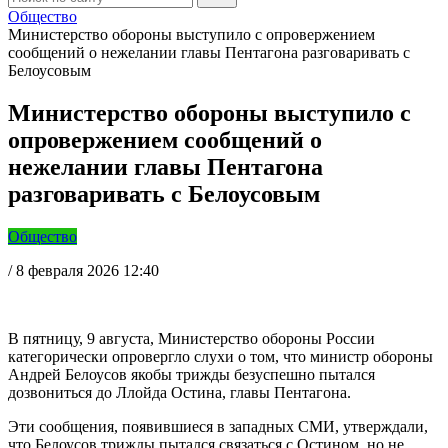
Общество
Министерство обороны выступило с опровержением
сообщений о нежелании главы Пентагона разговаривать с
Белоусовым
Министерство обороны выступило с
опровержением сообщений о
нежелании главы Пентагона
разговаривать с Белоусовым
Общество
/
8 февраля 2026 12:40
В пятницу, 9 августа, Министерство обороны России
категорически опровергло слухи о том, что министр обороны
Андрей Белоусов якобы трижды безуспешно пытался
дозвониться до Ллойда Остина, главы Пентагона.
Эти сообщения, появившиеся в западных СМИ, утверждали,
что Белоусов трижды пытался связаться с Остином, но не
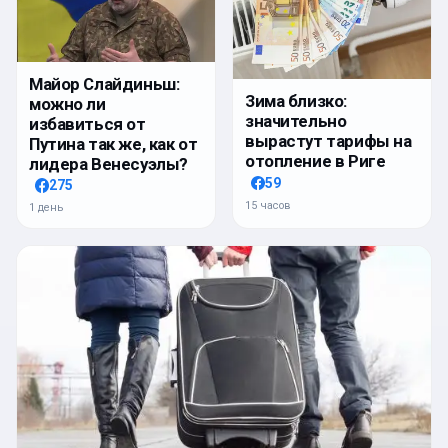
Майор Слайдиньш:
Зима близко:
можно ли
значительно
избавиться от
вырастут тарифы на
Путина так же, как от
отопление в Риге
лидера Венесуэлы?
59
275
15 часов
1 день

YOUR ASSIGNMENT
Look through the material above and print exactly the lines from the one containing "8 февраля 2026 12:40" to the one containing "Эти сообщения, появившиеся", both included, and nothing more.

OUTPUT FOR THIS TASK
8 февраля 2026 12:40
В пятницу, 9 августа, Министерство обороны России
категорически опровергло слухи о том, что министр обороны
Андрей Белоусов якобы трижды безуспешно пытался
дозвониться до Ллойда Остина, главы Пентагона.
Эти сообщения, появившиеся в западных СМИ, утверждали,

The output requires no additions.